> _Problem requirements_: Reproduce verbatim the part of the rows below that opens with their first line and closes with the line containing "genus: Xanthoria", including both of those lines.

> _Exercise materials_:
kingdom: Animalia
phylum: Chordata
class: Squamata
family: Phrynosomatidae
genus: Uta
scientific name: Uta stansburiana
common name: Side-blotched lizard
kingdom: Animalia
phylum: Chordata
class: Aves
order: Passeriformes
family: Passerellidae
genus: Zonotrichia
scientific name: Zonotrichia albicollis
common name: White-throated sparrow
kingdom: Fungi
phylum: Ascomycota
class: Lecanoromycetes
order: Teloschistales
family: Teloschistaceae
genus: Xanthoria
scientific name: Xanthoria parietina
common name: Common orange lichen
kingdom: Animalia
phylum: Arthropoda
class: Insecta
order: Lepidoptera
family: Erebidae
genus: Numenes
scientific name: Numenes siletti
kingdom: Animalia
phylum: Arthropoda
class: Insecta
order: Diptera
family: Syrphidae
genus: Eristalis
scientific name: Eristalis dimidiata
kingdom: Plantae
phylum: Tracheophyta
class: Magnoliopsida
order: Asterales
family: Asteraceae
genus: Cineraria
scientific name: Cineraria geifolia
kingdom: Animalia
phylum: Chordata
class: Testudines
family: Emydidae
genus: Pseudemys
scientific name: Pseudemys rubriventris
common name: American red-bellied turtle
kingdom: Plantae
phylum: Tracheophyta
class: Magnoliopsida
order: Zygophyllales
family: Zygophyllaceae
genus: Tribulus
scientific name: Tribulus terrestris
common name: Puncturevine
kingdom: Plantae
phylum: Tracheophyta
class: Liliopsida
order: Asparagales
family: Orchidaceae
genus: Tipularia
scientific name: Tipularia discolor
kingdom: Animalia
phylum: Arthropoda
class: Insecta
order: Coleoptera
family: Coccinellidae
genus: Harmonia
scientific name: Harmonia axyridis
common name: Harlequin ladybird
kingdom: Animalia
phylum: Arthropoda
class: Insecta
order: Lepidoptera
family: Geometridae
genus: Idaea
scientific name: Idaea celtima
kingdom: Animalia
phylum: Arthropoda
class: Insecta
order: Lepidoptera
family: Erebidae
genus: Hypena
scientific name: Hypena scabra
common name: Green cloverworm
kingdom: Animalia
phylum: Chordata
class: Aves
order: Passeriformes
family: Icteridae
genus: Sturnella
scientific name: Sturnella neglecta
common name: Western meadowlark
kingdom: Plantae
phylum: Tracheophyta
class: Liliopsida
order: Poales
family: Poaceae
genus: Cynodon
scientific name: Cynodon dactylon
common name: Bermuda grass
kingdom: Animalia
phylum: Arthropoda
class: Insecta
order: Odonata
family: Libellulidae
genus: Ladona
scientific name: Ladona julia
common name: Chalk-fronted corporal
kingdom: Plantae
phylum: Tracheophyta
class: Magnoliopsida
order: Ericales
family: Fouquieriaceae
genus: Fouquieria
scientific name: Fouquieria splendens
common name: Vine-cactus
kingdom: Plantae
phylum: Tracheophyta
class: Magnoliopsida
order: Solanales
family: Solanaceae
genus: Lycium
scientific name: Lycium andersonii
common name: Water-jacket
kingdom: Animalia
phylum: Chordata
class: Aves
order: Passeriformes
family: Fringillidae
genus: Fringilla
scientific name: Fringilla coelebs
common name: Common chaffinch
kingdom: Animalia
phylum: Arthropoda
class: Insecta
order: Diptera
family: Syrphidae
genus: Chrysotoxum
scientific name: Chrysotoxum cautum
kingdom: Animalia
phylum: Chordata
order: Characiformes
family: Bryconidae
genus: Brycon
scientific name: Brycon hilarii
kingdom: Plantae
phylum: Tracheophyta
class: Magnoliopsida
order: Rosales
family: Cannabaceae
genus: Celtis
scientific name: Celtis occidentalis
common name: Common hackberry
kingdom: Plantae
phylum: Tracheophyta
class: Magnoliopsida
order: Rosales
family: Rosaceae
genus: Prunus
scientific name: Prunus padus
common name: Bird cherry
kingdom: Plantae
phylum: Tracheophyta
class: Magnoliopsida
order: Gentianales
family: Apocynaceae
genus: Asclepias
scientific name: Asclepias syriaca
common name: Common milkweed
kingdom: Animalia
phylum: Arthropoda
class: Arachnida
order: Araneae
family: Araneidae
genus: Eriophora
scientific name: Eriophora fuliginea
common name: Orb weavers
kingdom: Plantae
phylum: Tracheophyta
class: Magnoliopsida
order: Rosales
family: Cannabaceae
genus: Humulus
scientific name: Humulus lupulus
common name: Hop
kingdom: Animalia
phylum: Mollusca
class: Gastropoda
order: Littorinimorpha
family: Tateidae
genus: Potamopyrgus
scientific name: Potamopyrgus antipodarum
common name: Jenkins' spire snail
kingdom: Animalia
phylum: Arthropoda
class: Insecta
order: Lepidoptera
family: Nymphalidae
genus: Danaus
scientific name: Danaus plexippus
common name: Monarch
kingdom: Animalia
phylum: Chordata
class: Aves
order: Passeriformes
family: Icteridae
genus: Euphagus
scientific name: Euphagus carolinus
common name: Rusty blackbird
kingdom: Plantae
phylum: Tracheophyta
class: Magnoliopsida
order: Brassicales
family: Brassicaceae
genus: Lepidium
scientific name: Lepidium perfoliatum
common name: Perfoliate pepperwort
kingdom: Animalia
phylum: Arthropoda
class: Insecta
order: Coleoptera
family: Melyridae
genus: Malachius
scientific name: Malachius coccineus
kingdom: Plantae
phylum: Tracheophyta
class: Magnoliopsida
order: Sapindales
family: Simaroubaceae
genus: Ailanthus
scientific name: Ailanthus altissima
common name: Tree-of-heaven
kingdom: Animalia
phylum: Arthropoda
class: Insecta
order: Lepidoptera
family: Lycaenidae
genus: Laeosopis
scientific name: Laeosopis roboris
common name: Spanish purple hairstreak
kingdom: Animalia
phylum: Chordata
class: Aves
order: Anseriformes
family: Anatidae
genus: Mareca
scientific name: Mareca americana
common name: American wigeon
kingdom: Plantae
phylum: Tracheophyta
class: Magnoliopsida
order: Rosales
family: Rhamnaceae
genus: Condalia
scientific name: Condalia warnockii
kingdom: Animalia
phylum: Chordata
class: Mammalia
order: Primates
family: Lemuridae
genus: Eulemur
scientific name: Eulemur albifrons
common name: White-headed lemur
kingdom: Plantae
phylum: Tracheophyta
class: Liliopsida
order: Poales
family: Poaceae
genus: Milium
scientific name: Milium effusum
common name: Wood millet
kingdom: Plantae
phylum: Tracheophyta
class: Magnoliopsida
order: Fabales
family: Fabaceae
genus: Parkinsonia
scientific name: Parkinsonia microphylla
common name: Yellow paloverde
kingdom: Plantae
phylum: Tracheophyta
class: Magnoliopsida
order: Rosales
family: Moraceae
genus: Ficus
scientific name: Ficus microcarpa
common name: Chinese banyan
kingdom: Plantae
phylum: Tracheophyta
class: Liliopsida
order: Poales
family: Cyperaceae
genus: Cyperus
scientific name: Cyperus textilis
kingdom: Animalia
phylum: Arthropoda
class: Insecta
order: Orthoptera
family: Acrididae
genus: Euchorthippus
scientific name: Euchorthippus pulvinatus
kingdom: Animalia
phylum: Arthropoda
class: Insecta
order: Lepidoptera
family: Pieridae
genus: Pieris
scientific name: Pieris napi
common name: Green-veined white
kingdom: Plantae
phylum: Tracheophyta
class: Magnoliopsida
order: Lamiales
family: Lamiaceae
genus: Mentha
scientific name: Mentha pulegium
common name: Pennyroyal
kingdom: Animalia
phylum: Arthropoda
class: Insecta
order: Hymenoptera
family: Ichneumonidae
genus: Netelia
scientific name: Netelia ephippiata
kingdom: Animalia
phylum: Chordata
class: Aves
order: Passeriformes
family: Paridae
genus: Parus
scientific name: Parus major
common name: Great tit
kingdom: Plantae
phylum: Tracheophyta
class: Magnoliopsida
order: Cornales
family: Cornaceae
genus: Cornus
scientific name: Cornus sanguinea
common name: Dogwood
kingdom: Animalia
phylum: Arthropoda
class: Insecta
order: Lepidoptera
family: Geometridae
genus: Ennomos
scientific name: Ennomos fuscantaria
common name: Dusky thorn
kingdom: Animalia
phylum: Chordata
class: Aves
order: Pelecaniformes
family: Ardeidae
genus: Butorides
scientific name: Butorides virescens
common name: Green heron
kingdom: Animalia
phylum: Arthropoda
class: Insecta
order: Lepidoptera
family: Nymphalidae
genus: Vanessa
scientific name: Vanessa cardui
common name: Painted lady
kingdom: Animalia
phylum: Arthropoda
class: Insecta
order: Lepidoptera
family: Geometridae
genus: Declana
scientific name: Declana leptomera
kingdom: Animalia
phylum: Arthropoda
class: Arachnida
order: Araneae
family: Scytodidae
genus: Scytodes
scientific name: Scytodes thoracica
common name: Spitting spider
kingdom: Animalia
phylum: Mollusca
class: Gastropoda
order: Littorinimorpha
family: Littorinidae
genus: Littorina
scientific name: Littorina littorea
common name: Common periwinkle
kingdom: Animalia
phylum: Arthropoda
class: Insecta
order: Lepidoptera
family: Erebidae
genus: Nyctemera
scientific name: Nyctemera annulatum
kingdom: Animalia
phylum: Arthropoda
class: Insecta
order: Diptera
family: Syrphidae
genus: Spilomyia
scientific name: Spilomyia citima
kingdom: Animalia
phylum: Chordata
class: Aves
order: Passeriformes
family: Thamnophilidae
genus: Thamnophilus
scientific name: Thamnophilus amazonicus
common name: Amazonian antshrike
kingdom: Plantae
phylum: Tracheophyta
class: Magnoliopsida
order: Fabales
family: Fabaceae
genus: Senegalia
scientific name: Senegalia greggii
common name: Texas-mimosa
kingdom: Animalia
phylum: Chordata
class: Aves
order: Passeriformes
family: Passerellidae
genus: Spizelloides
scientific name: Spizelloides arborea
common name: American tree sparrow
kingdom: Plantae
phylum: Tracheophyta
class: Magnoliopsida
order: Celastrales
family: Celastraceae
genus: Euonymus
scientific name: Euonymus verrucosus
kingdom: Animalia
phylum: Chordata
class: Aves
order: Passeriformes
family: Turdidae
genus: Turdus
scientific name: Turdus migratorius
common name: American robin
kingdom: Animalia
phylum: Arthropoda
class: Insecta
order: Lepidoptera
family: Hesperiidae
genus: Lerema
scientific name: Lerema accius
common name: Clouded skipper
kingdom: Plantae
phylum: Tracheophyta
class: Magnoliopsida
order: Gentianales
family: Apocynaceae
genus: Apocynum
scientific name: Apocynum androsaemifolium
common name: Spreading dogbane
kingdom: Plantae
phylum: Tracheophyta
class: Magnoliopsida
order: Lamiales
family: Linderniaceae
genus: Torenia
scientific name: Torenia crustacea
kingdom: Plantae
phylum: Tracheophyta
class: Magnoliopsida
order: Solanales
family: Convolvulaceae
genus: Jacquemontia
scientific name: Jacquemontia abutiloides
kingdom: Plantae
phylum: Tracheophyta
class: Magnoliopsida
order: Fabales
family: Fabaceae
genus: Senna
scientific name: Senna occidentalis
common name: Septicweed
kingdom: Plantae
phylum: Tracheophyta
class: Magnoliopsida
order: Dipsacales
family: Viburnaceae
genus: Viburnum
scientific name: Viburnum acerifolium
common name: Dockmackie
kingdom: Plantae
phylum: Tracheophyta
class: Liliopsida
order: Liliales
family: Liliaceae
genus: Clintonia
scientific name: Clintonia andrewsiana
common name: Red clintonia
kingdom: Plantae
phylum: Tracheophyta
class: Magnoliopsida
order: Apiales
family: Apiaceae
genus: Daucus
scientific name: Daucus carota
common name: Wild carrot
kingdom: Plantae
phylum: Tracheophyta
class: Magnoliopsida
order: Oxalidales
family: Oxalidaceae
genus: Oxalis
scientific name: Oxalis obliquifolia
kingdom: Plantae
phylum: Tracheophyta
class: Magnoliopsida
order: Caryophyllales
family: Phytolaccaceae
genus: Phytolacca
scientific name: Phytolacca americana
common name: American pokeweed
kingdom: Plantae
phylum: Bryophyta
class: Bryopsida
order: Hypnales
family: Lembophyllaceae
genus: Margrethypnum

> _Answer_:
kingdom: Animalia
phylum: Chordata
class: Squamata
family: Phrynosomatidae
genus: Uta
scientific name: Uta stansburiana
common name: Side-blotched lizard
kingdom: Animalia
phylum: Chordata
class: Aves
order: Passeriformes
family: Passerellidae
genus: Zonotrichia
scientific name: Zonotrichia albicollis
common name: White-throated sparrow
kingdom: Fungi
phylum: Ascomycota
class: Lecanoromycetes
order: Teloschistales
family: Teloschistaceae
genus: Xanthoria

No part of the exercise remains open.